Simon Volkertse Veeder, born 1624, belonged to the ship "Prince Maurice," in 1644, when that ship plied between Amsterdam, Holland, and New Amsterdam. He bought a lot in the latter city, sold it in 1654 for thirty beaver skins, removed to Beverwyck and thence to Schenectady in 1662. He owned a "bouwery" on the "Great Flat," and a village lot on the north corner of State and Ferry streets. He also owned land on the Norman's Kill. In his will he mentioned seven children:

  1. Pieter,
  2. Gerrit,
  3. Johannes,
  4. Volkert,
  5. Volkie, married Barent Janse Wemp;
  6. Geesie, married Jan Hendrickse Vrooman;
  7. Magdalena, married William Appel.

(II) Johannes, son of Simon Volkertse Veeder, was a farmer on the Norman's Kill farm and he also bought a share in the patent of Jan Hendrickse Van Bael in the same section. He married (first) November 19, 1697, Susanna, daughter of Myndert Wemp; (second) Susanna Wendell, of Albany, June 3, 1718. He had eight children, of whom Myndert was the sixth.

(III) Myndert, son of Johannes and Susanna (Wemp) Veeder, was baptized April 30, 1705. He married, December 19, 1733, Elisabeth Douw, of Albany. He had eight children, all baptized in Albany.
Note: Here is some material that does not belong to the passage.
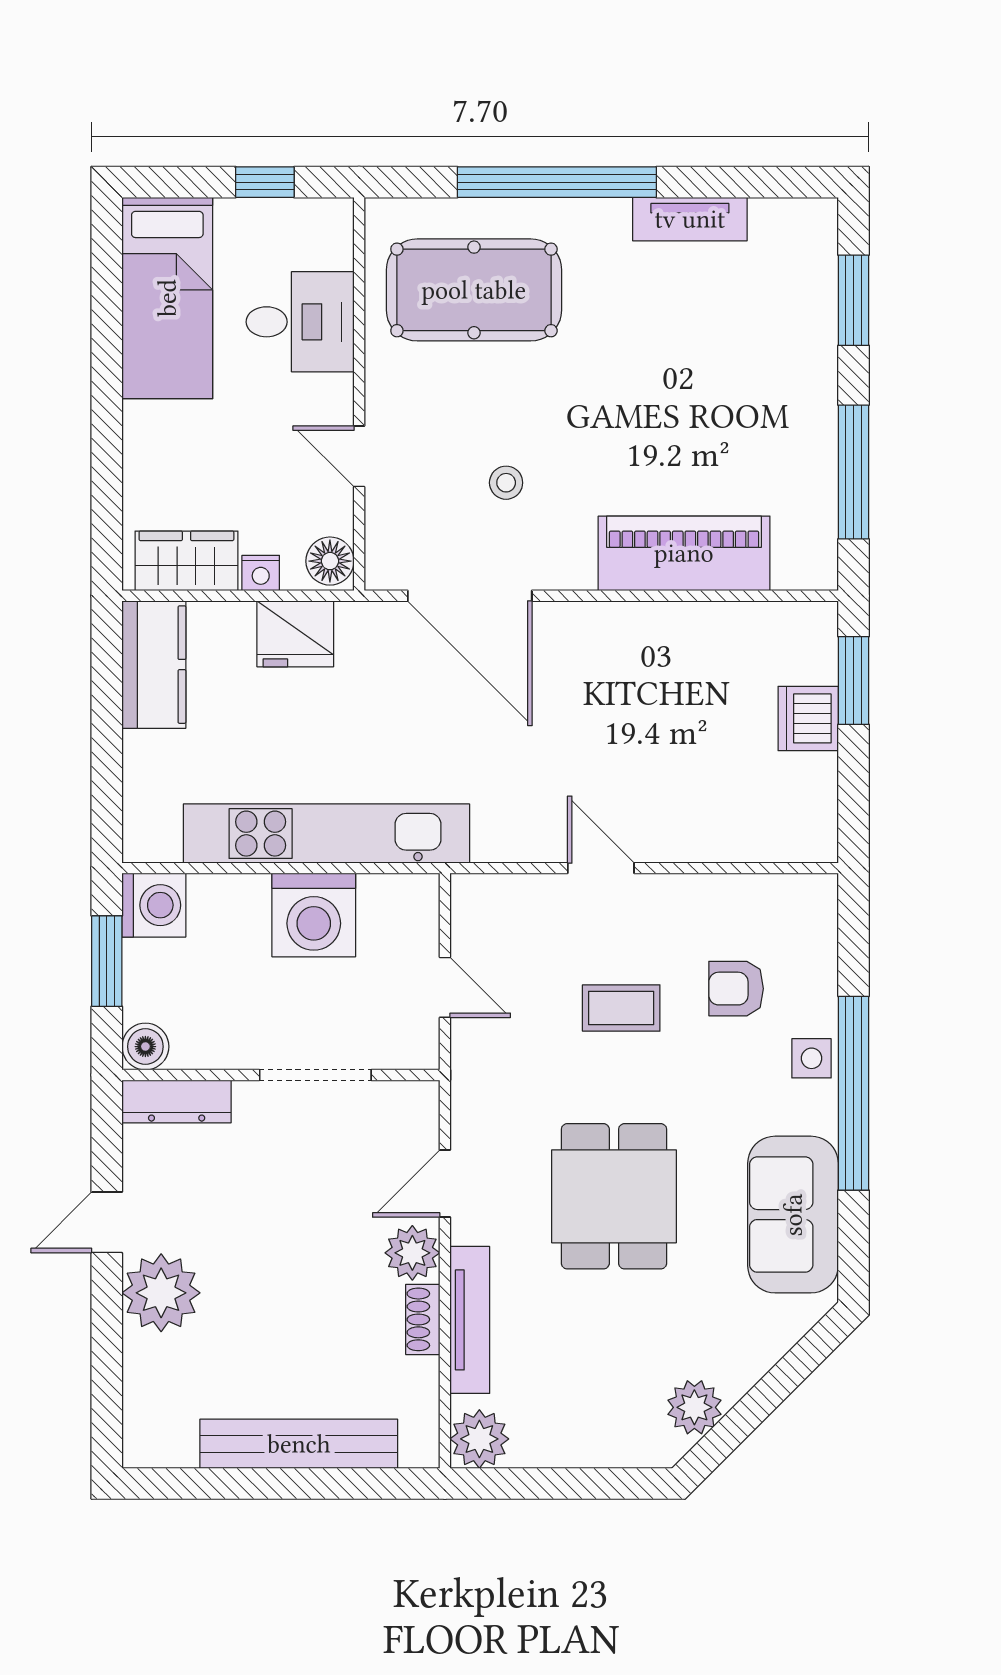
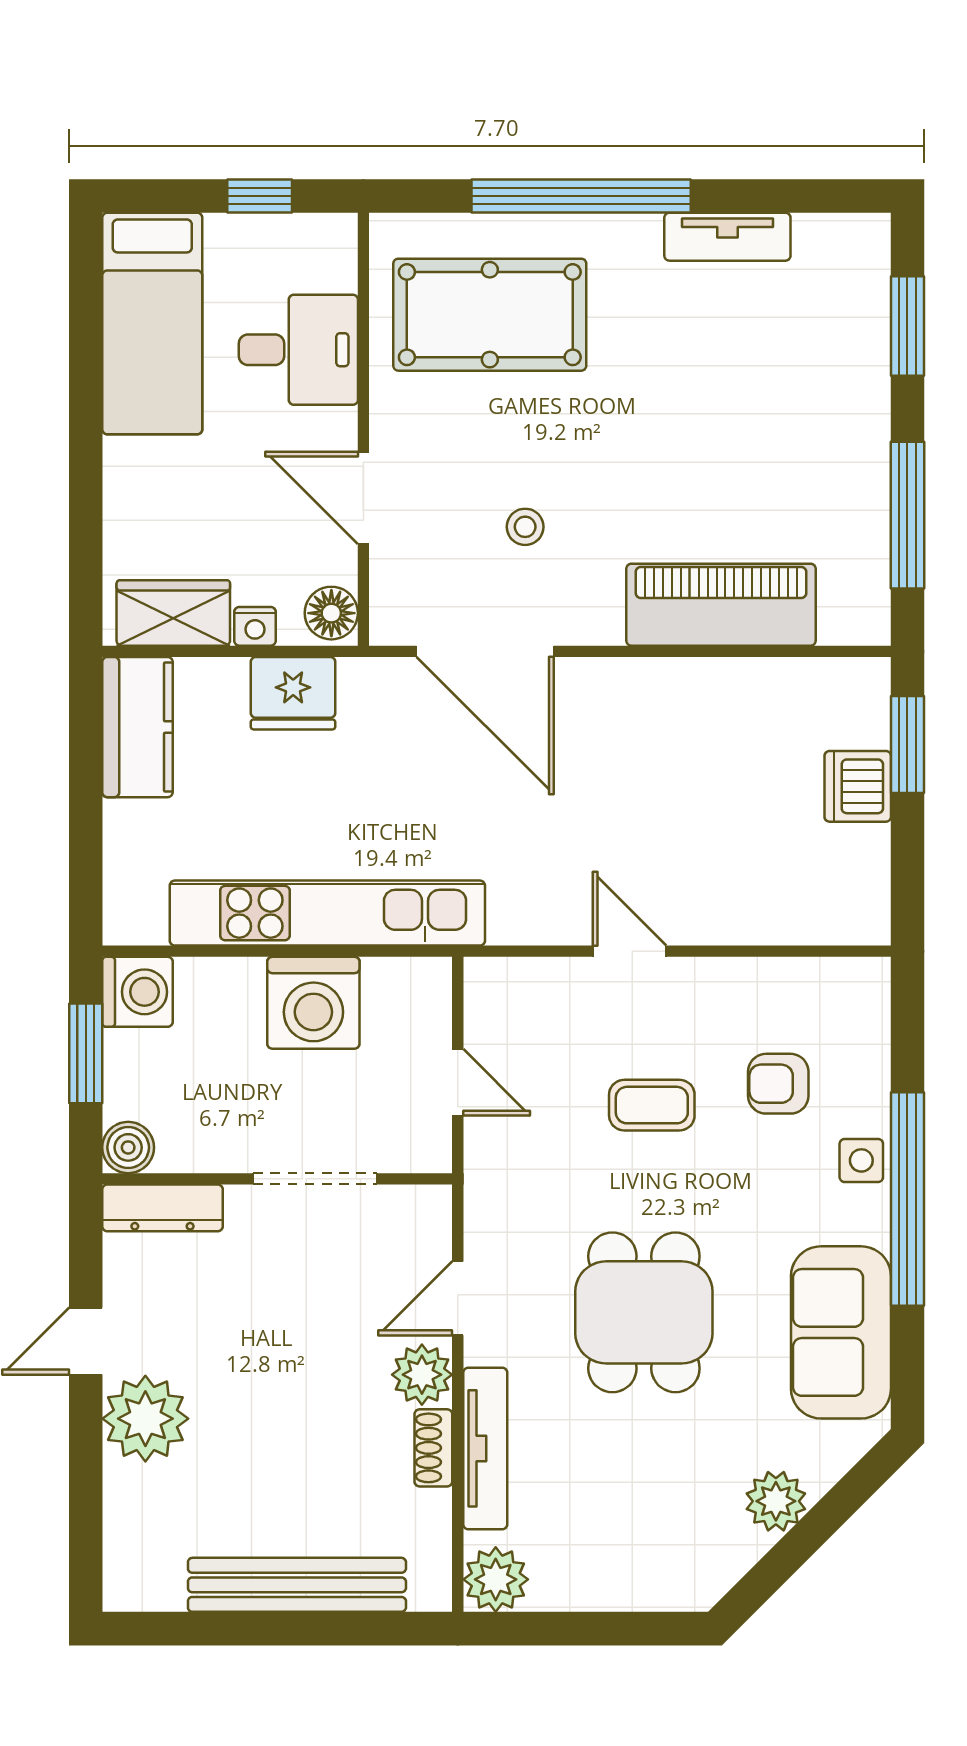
door: (359, 456) -> (363, 498), width x1.38
plant: (694, 1407) -> (776, 1501), moved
(IV) Johannes, eldest child of Myndert and Elisabeth (Douw) Veeder, was born July 29, 1734; baptized thirty days later; died September 26, 1793. He was one of the "Woestine" of Rotterdam, Schenectady county. He married Lena, daughter of Pieter Vrooman, July 6, 1759. She was born August 18, 1734, died December 20, 1813. They had five children:

  1. Pieter Vrooman, see forward;
  2. Margaret, born October 22, 1763;
  3. Myndert, September 14, 1769, died June 12, 1833;
  4. Annatje, October 30, 1771, married Frederic Bratt, died June 20, 1794;
  5. Elisabeth, baptized April 16, 1775.

(V) Pieter Vrooman, eldest child of Johannes and Lena (Vrooman) Veeder, was born November, 1760. He made his will December 18, 1823, and spoke of his wife Jane and sons John, Harmon and Myndert, and daughters Helen, Nancy, Margaret, Susanna and Maria. He died and was buried in the "Woestine" October 9, 1814. He married, July 28, 1789, Jannetje, born 1766, died March 13, 1848, daughter of Jan Baptiste Van Eps.
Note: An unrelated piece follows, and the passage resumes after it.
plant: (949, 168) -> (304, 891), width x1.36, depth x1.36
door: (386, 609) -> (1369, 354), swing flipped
(VI) Harmon, son of Pieter Vrooman and Jane (Van Eps) Veeder, was born December 29, 1797, died July 31, 1850. He was a man of education and of brilliant intellectual qualities. He was a zealous member and liberal supporter of the Dutch Reformed church and a Whig in politics. He was a farmer of the town of Rotterdam all his active years. He married, in Florida, Montgomery county, New York, Eleanor Truax, born March 24, 1808, died May 21, 1904, aged ninety-six years, one month and twenty-seven days, daughter of Abraham and Maria (Swart) Truax, a descendant of Teunis Cornelise Swart, of Schenectady, and Philip Du Trieux, who was in New Amsterdam as early as 1624. Abraham Truax was born June 29, 1789, died May 26, 1862, son of Andries and Susannah De Graaf Truax. This was another of the oldest Mohawk Valley families. Andries Truax's first wife was Elizabeth Van Vranken, born February 4, 1758, died December 15, 1777, daughter of Rycker Van Vranken. She left no issue. Children of Harmon and Eleanor (Truax) Veeder:

  1. Mary, born April 4, 1833, died June 14, 1909; married Rev. James Gilmour, a minister of the Presbyterian church, and a professor of learning, died December 18, 1885. They were the parents of seven children, four of whom yet survive.
  2. Helen, born in the "Woestine," March 29, 1837; educated in the seminary at Schenectady; she married, February 4, 1857, Simon J. Schermerhorn (see Schermerhorn), whom she survives, a resident of the old Schermerhorn homestead in Rotterdam; she gives little evidence of her seventy-three years, has an unusually retentive memory, is greatly beloved and tenderly cherished.
  3. Dr. Andrew, born April 27, 1842; graduated from the Albany Medical School, Doctor of Medicine; located at Pittsburg, Pennsylvania, where he practiced successfully until his retirement. He married Elizabeth Brown. Children:
    1. Harmon W., married Mary, daughter of Charles G. Ellis. She died, leaving one daughter, Mary E.
    2. Anna Gertrude, married James Burke, of Erie, Pennsylvania.
    3. Julia Dayton, died unmarried.